■ **Problem details**: Gather every line of the data below that contains the string "limites", and note that case counts.

[Opening Listed entries section]

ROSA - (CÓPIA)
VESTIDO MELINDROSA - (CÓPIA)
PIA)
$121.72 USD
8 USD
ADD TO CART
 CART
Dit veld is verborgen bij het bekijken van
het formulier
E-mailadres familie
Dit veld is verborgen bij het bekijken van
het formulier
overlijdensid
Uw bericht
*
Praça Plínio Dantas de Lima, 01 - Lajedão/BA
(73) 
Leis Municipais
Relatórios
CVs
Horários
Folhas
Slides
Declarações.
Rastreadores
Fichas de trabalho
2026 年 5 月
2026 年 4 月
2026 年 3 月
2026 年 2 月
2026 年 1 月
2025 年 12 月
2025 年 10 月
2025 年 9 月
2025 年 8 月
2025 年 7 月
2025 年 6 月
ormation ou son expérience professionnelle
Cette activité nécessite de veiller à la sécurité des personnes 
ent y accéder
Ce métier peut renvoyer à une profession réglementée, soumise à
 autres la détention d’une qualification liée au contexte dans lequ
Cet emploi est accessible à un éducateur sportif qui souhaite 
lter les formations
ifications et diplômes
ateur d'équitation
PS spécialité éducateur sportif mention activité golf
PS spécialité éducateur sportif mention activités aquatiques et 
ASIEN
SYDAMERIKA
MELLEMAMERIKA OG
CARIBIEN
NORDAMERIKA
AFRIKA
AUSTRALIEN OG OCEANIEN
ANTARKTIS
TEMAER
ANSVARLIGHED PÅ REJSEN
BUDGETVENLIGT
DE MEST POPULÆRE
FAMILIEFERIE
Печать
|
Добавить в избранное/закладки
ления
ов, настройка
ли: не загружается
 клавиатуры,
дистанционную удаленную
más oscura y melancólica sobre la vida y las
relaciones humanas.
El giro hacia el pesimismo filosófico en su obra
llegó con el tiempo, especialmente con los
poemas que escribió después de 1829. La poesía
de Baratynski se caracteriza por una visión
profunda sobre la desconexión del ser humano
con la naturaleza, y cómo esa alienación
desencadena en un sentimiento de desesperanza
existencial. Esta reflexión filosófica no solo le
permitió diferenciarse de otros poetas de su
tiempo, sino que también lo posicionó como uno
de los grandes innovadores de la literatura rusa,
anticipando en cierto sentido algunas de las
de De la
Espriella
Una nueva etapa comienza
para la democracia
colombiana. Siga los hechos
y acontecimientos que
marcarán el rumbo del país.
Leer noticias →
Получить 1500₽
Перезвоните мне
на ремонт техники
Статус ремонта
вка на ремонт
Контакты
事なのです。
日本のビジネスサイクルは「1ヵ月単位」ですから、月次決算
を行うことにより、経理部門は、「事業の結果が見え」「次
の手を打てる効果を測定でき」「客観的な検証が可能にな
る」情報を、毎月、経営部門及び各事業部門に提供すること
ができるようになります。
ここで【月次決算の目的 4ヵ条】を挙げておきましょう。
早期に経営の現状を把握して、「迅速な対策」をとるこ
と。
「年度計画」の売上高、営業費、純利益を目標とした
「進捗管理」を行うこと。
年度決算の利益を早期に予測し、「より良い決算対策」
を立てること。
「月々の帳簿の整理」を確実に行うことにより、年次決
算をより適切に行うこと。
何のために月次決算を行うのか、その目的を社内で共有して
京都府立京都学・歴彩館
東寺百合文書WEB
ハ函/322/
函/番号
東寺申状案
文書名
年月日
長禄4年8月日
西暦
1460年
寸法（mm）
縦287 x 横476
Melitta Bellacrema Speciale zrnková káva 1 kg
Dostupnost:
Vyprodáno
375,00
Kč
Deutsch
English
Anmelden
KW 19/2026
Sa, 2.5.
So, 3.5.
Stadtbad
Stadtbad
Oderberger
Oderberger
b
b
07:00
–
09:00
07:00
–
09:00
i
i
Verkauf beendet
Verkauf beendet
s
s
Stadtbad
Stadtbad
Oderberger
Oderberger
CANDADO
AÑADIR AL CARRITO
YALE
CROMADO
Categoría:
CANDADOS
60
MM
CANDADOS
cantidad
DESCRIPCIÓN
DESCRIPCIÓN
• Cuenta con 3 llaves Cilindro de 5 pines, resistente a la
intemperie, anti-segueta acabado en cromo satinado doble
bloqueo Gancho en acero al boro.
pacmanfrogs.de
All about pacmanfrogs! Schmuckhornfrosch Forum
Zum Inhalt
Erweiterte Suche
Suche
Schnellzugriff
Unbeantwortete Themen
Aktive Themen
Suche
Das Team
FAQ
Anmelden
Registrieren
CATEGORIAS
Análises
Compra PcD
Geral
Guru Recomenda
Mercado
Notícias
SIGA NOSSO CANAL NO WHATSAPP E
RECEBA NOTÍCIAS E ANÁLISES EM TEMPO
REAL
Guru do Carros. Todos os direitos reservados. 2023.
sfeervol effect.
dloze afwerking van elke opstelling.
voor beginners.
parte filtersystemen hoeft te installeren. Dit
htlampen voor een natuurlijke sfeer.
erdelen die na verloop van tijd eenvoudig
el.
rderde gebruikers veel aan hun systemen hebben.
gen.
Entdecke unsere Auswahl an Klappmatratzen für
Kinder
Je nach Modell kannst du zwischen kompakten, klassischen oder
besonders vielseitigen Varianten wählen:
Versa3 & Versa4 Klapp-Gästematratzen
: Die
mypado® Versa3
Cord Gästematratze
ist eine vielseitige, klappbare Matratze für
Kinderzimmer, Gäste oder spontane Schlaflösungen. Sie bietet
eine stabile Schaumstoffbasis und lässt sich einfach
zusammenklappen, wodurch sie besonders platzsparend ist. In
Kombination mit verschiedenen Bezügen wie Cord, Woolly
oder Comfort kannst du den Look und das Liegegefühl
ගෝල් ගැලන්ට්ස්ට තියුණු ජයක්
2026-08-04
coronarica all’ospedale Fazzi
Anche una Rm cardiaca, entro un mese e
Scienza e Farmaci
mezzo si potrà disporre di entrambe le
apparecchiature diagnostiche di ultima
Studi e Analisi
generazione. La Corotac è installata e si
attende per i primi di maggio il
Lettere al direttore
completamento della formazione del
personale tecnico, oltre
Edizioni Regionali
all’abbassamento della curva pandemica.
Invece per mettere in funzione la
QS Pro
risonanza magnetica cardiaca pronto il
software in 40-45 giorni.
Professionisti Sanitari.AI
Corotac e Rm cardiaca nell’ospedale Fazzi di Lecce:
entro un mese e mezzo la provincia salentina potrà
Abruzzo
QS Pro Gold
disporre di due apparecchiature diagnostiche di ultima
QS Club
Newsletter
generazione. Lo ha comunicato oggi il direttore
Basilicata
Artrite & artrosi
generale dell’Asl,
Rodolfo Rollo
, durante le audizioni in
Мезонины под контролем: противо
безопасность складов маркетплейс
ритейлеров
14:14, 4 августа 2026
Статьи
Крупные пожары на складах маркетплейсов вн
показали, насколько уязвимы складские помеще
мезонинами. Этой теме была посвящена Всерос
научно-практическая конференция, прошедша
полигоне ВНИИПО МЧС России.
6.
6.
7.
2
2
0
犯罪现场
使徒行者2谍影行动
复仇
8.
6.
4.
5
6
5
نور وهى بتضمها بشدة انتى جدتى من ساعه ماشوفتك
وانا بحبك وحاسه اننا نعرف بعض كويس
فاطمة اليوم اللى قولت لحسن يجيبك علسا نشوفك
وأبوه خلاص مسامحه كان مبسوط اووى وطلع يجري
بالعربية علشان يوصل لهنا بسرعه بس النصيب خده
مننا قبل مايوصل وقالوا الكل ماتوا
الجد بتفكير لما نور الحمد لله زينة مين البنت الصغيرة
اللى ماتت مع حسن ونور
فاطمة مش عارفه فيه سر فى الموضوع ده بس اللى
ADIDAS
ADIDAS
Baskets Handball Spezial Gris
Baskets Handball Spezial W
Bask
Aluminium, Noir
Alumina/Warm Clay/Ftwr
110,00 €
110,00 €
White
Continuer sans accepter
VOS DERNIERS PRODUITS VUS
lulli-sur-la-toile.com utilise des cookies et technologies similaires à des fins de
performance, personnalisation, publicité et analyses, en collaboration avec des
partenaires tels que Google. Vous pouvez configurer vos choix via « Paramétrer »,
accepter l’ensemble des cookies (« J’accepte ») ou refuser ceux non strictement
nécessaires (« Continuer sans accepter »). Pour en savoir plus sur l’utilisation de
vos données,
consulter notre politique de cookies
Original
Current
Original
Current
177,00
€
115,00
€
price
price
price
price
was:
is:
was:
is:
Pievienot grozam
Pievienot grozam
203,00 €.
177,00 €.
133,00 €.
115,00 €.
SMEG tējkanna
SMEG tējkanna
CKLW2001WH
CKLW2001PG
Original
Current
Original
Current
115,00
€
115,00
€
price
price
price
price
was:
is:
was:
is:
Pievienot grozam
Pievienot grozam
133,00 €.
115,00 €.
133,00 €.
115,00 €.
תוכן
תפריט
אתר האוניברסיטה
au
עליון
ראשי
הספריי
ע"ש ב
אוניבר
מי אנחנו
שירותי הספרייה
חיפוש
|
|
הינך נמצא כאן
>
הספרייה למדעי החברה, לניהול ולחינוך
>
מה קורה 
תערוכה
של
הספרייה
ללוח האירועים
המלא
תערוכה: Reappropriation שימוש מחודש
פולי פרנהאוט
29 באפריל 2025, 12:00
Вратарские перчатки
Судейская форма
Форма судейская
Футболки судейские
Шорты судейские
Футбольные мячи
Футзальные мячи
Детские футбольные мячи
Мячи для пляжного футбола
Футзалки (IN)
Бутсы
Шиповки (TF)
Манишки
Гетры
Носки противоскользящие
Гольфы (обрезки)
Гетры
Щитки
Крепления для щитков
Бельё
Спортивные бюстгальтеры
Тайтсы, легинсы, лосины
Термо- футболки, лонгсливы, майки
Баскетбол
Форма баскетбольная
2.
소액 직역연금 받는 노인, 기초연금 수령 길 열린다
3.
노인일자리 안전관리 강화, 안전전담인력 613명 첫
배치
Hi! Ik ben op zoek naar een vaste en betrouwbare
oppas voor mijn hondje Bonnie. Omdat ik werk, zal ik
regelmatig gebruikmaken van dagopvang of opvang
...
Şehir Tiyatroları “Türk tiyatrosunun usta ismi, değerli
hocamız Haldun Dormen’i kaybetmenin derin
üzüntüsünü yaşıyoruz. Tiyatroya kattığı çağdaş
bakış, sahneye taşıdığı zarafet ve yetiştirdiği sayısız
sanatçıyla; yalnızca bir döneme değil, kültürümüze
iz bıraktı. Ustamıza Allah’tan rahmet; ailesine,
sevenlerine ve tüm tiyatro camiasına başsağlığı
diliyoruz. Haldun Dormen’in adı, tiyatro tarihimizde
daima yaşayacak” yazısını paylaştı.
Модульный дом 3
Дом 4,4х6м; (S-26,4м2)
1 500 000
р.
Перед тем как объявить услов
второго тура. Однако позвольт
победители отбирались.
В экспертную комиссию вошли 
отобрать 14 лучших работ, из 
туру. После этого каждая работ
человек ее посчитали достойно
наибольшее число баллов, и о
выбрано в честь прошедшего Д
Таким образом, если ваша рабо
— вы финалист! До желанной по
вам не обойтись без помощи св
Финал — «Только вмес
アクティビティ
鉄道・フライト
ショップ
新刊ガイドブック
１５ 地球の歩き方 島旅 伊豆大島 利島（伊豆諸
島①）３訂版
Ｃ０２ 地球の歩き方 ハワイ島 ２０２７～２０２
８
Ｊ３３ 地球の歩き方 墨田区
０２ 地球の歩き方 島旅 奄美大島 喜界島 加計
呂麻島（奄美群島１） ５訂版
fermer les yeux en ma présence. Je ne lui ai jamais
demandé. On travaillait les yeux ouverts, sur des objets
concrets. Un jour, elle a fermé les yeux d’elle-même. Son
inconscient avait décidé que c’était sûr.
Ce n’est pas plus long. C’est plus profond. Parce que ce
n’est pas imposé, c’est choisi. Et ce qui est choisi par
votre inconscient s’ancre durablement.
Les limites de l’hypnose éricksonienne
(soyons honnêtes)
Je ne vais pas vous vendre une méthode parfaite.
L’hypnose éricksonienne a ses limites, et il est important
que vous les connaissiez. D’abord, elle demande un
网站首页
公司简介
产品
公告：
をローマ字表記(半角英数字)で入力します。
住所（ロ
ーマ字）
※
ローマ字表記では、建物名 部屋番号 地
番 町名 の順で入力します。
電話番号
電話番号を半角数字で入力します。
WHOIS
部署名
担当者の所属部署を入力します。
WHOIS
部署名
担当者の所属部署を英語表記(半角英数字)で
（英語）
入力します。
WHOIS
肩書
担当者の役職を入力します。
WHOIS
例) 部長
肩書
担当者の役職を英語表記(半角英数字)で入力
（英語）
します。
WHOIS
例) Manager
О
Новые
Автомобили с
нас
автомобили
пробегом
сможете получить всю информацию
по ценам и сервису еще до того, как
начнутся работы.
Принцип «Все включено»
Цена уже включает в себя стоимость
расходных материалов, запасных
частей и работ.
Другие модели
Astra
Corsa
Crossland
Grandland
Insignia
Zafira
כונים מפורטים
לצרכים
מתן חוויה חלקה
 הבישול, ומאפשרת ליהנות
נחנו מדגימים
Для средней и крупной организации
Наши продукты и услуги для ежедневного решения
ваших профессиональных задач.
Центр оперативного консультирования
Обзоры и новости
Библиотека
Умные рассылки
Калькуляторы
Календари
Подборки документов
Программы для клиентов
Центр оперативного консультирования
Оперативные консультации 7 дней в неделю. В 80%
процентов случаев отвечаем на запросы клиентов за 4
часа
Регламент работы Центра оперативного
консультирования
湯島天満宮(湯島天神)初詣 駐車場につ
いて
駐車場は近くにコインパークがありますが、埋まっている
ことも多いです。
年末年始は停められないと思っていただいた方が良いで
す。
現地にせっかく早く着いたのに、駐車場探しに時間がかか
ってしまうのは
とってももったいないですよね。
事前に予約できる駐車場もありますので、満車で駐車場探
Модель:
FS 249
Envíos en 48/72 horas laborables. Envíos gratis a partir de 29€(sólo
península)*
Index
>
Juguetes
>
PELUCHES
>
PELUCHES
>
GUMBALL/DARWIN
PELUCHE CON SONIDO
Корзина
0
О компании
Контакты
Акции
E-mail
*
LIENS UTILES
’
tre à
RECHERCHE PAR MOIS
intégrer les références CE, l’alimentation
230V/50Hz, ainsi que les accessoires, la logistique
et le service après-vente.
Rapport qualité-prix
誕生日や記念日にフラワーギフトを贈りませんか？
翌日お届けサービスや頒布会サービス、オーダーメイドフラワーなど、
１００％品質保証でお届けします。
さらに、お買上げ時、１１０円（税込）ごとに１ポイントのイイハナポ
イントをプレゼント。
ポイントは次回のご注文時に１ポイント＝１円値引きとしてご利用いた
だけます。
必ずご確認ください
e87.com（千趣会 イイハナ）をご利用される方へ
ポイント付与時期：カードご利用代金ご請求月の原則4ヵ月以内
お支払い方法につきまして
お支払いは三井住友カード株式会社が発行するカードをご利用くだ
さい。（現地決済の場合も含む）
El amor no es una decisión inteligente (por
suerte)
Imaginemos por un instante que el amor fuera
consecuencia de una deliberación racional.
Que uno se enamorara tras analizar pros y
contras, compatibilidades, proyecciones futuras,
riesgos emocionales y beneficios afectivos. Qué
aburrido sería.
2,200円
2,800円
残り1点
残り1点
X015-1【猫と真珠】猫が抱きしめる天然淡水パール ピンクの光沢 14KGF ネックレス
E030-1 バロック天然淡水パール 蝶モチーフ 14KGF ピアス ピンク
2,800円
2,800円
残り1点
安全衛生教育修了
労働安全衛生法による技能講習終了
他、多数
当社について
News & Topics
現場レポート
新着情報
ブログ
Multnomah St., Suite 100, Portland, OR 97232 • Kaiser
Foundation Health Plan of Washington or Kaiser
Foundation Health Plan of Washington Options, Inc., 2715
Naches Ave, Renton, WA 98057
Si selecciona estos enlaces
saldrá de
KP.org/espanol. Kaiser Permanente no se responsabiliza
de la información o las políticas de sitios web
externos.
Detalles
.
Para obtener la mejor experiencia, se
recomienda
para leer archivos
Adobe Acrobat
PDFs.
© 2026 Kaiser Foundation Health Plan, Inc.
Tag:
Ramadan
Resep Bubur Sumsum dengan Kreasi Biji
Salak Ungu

[Closing Listed entries section]

■ **Answer section**:
Les limites de l’hypnose éricksonienne
L’hypnose éricksonienne a ses limites, et il est important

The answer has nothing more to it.